- TASKS FOR THIS EXERCISE:
[1] In the incident management transcript, what does the speaker's team call a group of people who fits within a schedule?
[2] List every term that the incident management transcript says the speaker's team uses for the way it groups things together.
[3] Extend the incident management transcript past its final sentence.

EXTRACTED TEXT START

The plan to dog food is actually start by running what we've been calling game days to simulate uh incidents that are that are similar to what we see happening in the in reality um and gradually over time as we build up more confidence in the product. We're gonna start using this ourselves, we're not quite there yet today.

A

Let's take a look.

A

There's a question on how this incident management capabilities compared to other tools.

A

I think yeah, no problem appreciate that so mark. uh That's a great question too. uh One of the key I wanna highlight I wanna talk about two things. Number one is the workflow that I showed earlier when I was ensuring my stream this one, this workflow. This is very similar across all the incident management tools.

A

The difference typically were. I would, I should say, modern incident management tools like pagerduty or ops. Gene. The difference between those modern tools is how they kind of group things together. So we, for example, we we call a plan, a schedule and a group of people who fits within a schedule, a rotation and how we page people an escalation policy.

A

So different tools will have different names for that, and they may facilitate you in setting up incident response in different ways.

A

I would say that one one thing that we are not doing today is: we did not build specific custom integration with all the monitoring tools. This is this is one of the ways that tools that pagerduty or ops genie have become really really popular, but to pursue the route of building a specific integration with every single monitoring tool that could be out there that people are using uh it's really expensive and it's. It really takes a huge investment effort right now.

A

Our strategy is to have a very basic integration point by building a http endpoint that that can receive web hooks.

A

While this covers a lot of ground, we we do imagine people who want deeper integrations that facilitate facilitates two-way communication at some point in the future.

A

How necessarily that is for smbs who are replacing homegrown tools?

A

We don't we, we don't know from our research, there's indication that it is sufficient to get started, but we may need to change that stance once we learn more uh for enterprises.

A

um Our working theories is that it is possible that what we have today is good enough, especially considering the cost savings that that they would get by switching over to gitlab incident management, but that's something also that we need to validate further any customers using it today that you know what uh so the end to end flow, not yet because we literally just released on-call schedule management, but we are seeing a ton of people uh already using specifically incidents as a separate issue type.

A

The reason for that is, I believe there is latent demand for kind of just people wanting non-issue issue types. So incident is one way to kind of just demarcate a different type of work item that people are using today.

EXTRACTED TEXT END
SOURCE MATERIAL START

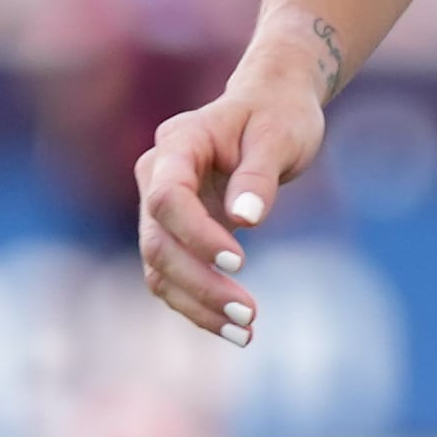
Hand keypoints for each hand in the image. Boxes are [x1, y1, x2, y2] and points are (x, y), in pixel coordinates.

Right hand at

SOURCE MATERIAL END

- TASK-BY-TASK ANSWERS:
[1] A rotation.

[2]
- Schedule: the team's term for a plan
- Rotation: a group of people who fits within a schedule
- Escalation policy: how people are paged

[3]
A

We are starting to see more and more people set up alert integrations, so that's been growing, but incident management only becomes useful once you have the entire workflow. So that's what the team is hard at work working on today,.

C

So, john, just from a format standpoint, I know this is a skills exchange. Is it also meant to be a discussion uh forum or is it more uh delivering of the the information and the updates.

B

Yeah, absolutely I I would think of this as a group conversation, okay,.

C

So I I just as as somebody who speaks to customers on the front line representing gitlab's capabilities. I I think this is really cool um I've. I would probably position it more as dealing in the enterprise space as something that can help a customer streamline their management of an application, rather than an enterprise being able to monitor the application performance capabilities such uh through prometheus that they're deploying assuming they're using gitlab for deploy as well uh and tying that all together.

C

Then I think we have a really interesting incident management workflow thinking ahead, you know if I were to have this conversation with a customer. I think one of the questions that will come up is this is great. My team can get alerted.

C

Is there any way to feed those alerts up into a enterprise incident management platform, something that the ops teams would actually monitor, as opposed to the app schemes got.

A

It so uh targeting more of the developer persona. First, uh in.

C

In terms of current capabilities or a application, ops team, not an enterprise, ops team, got.

A

It uh and how would you define.

A

uh Sorry, that's the first time I heard that phrase: development, ops, team well.

C

So I think it's more a question of you know if I think about large enterprises, banks, utilities and such they have a whole ops console with an incident management platform that probably has some ai to or log scraping combination to identify which incidents are actually an issue and then correlate that with others to say. Okay, there's enough correlation here to raise a ticket and create an issue that is going to call attention and service now or something like that that drives a workflow and so on and so forth.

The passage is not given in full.